▶ **Task statement**
Copy the records below word for word, from their first line through the line with "towarzyszem podróży, który rozumie kontekst", including that line.

▶ **Given entries**
• • • •

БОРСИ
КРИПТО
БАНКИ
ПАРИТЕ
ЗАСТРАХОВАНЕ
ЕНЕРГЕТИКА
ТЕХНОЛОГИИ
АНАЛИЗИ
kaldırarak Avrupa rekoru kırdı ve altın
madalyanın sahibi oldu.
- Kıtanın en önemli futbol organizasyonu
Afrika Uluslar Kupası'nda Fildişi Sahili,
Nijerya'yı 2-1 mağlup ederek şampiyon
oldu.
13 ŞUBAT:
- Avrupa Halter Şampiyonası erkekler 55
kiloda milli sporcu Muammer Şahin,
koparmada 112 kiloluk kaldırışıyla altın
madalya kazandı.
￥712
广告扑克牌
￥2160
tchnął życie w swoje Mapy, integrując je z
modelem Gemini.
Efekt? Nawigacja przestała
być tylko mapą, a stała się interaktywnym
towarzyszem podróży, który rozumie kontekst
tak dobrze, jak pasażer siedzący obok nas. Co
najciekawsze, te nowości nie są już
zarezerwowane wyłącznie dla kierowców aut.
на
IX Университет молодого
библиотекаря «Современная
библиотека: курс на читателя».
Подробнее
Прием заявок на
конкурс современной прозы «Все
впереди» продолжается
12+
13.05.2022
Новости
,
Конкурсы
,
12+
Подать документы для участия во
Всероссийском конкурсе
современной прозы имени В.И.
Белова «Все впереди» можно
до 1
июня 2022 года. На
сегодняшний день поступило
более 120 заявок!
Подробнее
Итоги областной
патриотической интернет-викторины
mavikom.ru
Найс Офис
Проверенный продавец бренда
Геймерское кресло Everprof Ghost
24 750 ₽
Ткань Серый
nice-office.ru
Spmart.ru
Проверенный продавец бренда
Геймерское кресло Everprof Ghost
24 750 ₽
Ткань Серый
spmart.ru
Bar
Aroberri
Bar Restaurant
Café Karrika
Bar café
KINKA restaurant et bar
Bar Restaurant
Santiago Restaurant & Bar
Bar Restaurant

• • • •

▶ **Response to the exercise**
БОРСИ
КРИПТО
БАНКИ
ПАРИТЕ
ЗАСТРАХОВАНЕ
ЕНЕРГЕТИКА
ТЕХНОЛОГИИ
АНАЛИЗИ
kaldırarak Avrupa rekoru kırdı ve altın
madalyanın sahibi oldu.
- Kıtanın en önemli futbol organizasyonu
Afrika Uluslar Kupası'nda Fildişi Sahili,
Nijerya'yı 2-1 mağlup ederek şampiyon
oldu.
13 ŞUBAT:
- Avrupa Halter Şampiyonası erkekler 55
kiloda milli sporcu Muammer Şahin,
koparmada 112 kiloluk kaldırışıyla altın
madalya kazandı.
￥712
广告扑克牌
￥2160
tchnął życie w swoje Mapy, integrując je z
modelem Gemini.
Efekt? Nawigacja przestała
być tylko mapą, a stała się interaktywnym
towarzyszem podróży, który rozumie kontekst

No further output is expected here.